> [What to do]:
Among the lines below, take the one holding "ou ser o proprietário", the one holding "cação da autoria", and all lines between them. Set them down exactly.

.....

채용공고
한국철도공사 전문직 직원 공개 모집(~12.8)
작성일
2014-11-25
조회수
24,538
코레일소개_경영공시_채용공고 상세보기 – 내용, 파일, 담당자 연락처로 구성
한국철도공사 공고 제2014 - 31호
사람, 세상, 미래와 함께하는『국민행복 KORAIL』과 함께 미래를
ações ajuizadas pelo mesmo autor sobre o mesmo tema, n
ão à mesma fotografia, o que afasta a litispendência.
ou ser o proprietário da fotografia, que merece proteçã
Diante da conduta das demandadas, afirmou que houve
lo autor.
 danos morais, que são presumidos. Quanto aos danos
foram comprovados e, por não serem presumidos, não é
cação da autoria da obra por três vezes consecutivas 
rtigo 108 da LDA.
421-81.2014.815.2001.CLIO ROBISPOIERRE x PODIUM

.....

> [Answer to the problem]:
ou ser o proprietário da fotografia, que merece proteçã
Diante da conduta das demandadas, afirmou que houve
lo autor.
 danos morais, que são presumidos. Quanto aos danos
foram comprovados e, por não serem presumidos, não é
cação da autoria da obra por três vezes consecutivas 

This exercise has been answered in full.